I tink I am following so far. What I still have only a vague feeling for – not having worked with this myself – is what this does for us in practice.

At derivator you write:

So I looked at homotopy exact square, which is very nice. But it still does not quite seem to provide me with convenient ways to compute homotopy limits. Or maybe I am missing something.

The first example listed there says that, as you amplified here, homotopy Kan extensions are pointwise. It’s nice to see how this relates to homotopy exactness of comma squares, but this is not a new technique for computing homotopy limits, or is it?

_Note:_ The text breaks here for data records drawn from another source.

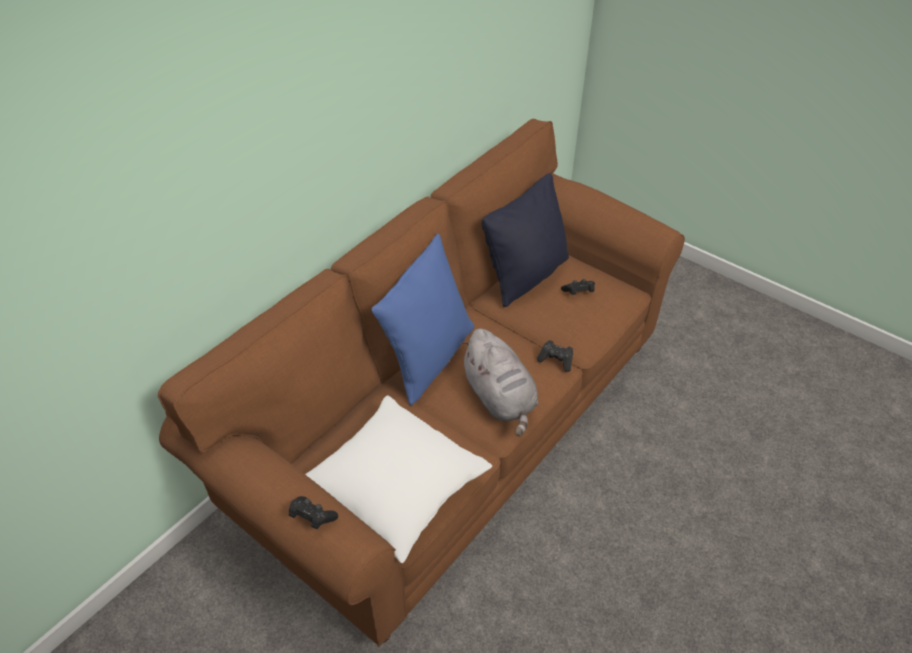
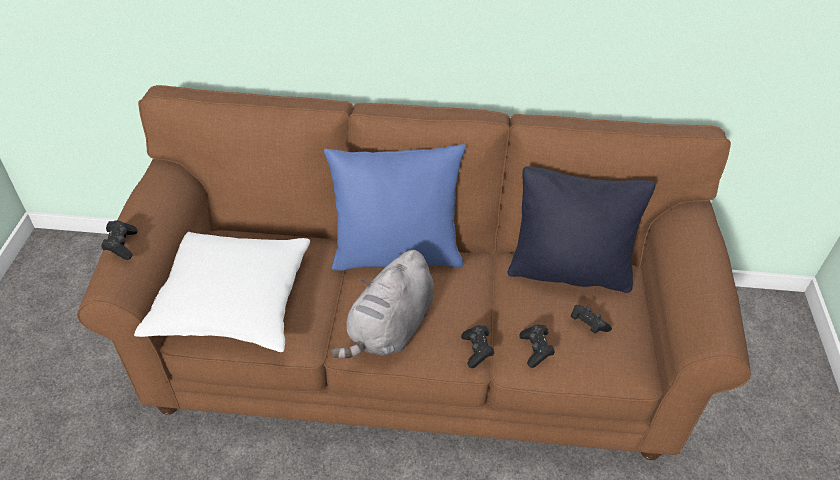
camera: 55 degrees right, 0 degrees up
(581, 329) = (536, 350): none -> black game controller

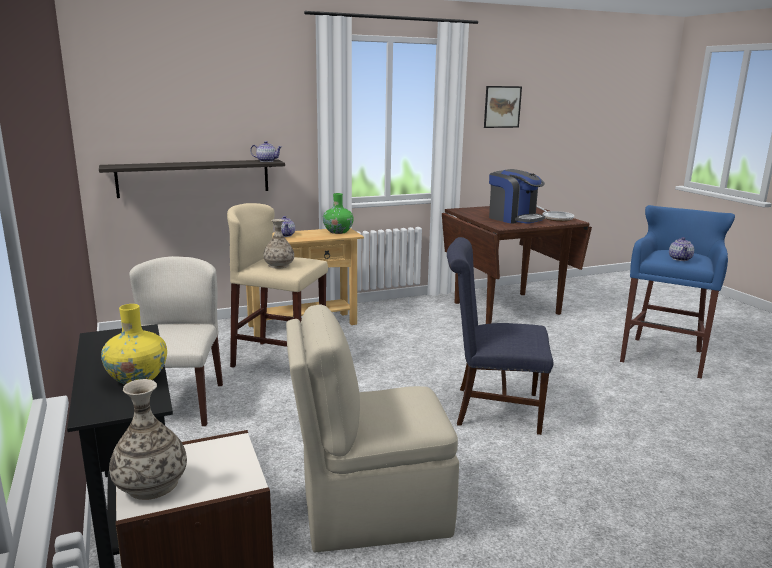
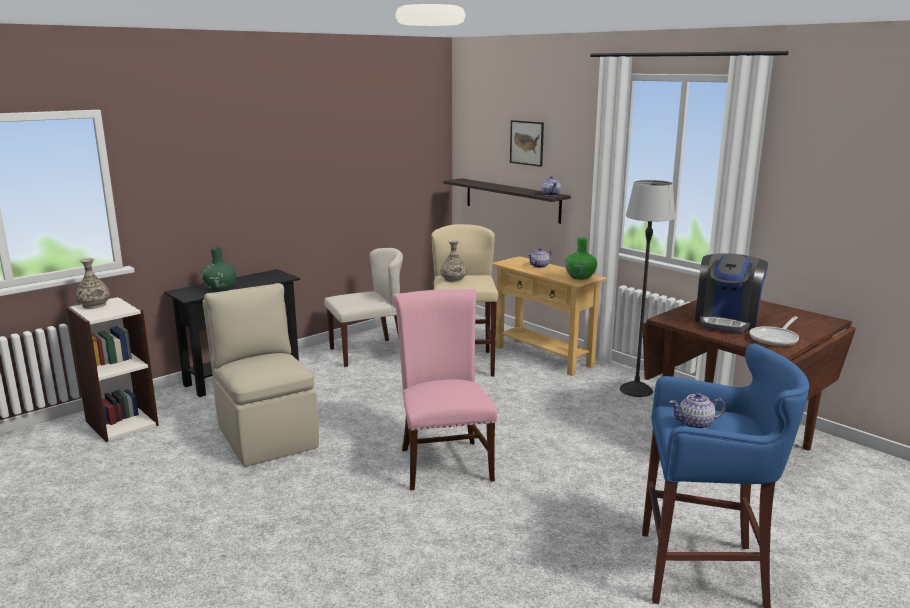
camera: 70 degrees right, 0 degrees up
(137, 378) = (220, 289): yellow vase -> green vase
(404, 311) = (636, 390): none -> floor lamp
(491, 409) = (443, 461): blue chair -> pink chair
(502, 107) = (840, 171): picture -> picture (527, 143)

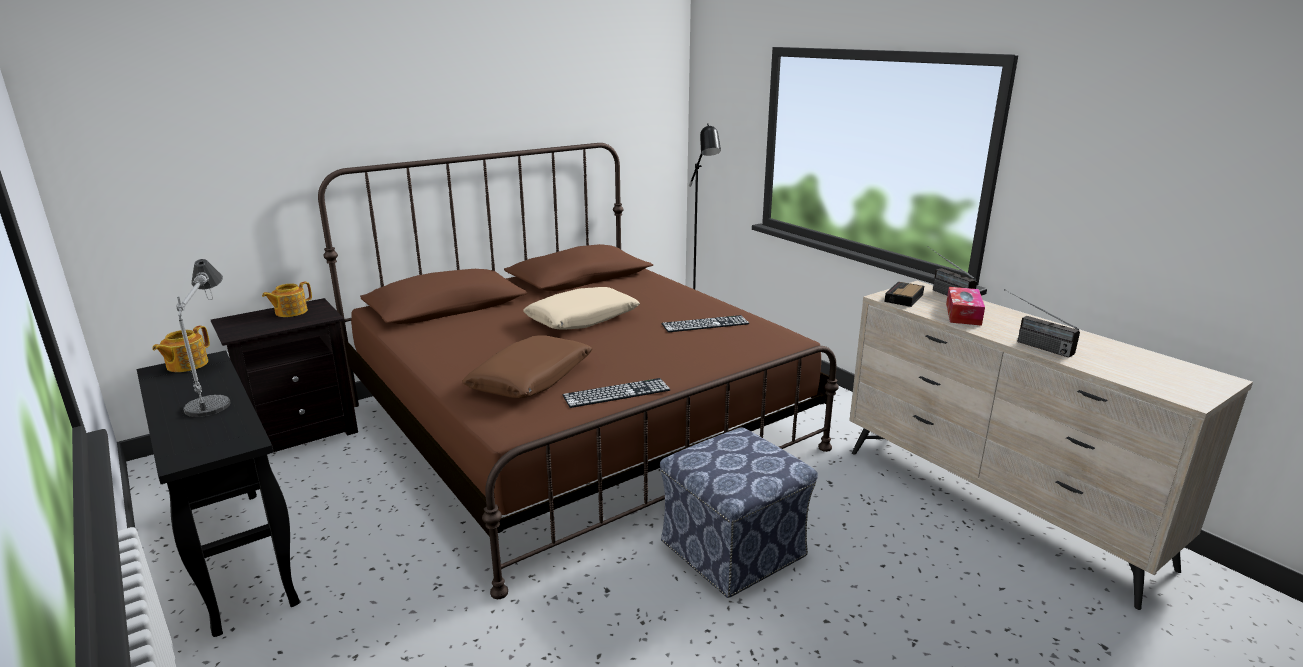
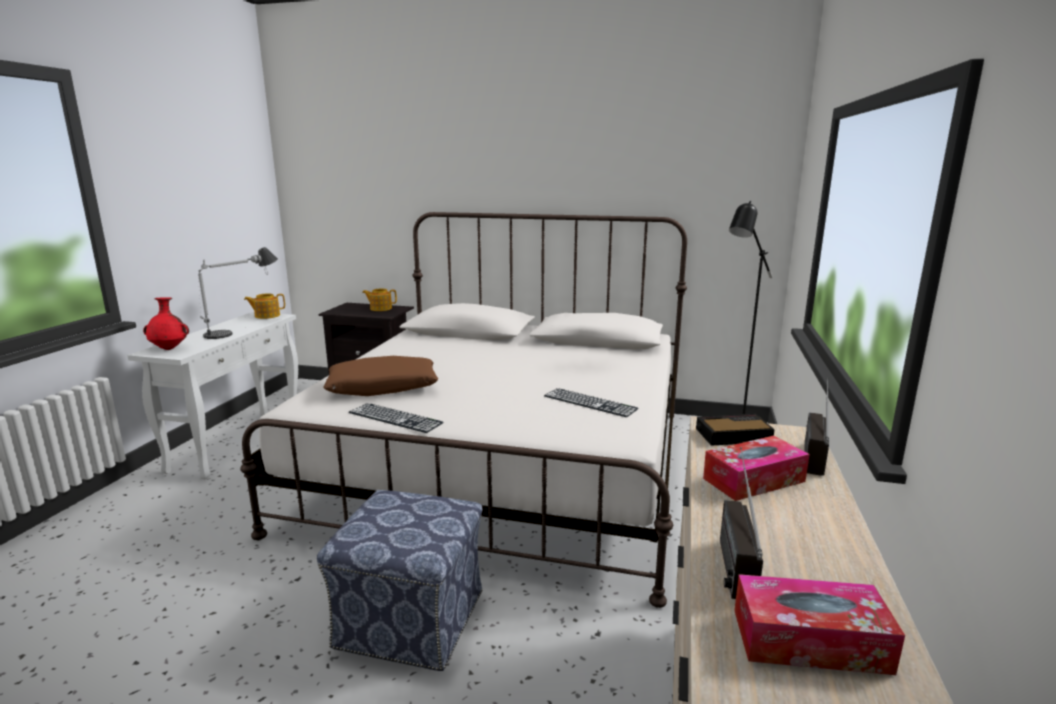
camera: 50 degrees right, 5 degrees down
(201, 444) = (170, 349): none -> red vase
(236, 556) = (238, 442): black console table -> white console table
(577, 426) = (504, 465): brown bed -> white bed
(582, 319) = (515, 366): beige pillow -> none
(1107, 356) = (809, 640): none -> tissue box

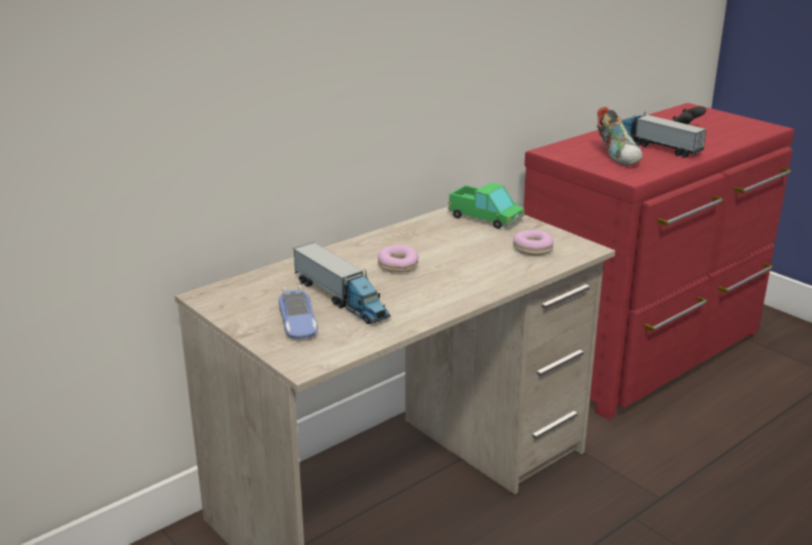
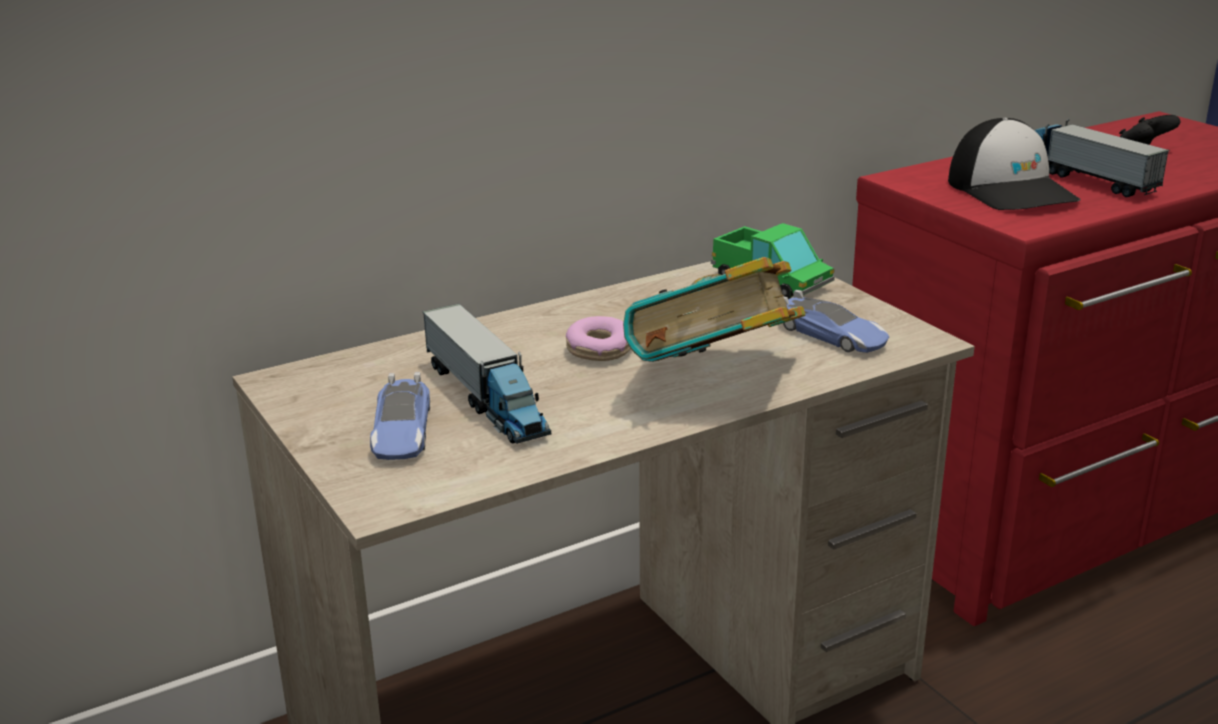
camera: 10 degrees right, 0 degrees up
(474, 280) = (715, 381): none -> book
(532, 249) = (832, 335): donut -> toy car
(618, 156) = (1012, 190): shoe -> cap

Similarly for the example of extension along fully faithful functors: it’s good to see the reformulation in terms of homotopy exact squares, but have we really gained a “convenient way to compute” the homotopy limit?

You probably have some examples where the computation of a concrete homotopy (co)limit is facilitated by appealing to exact square-reasoning. Could you spell one such example out?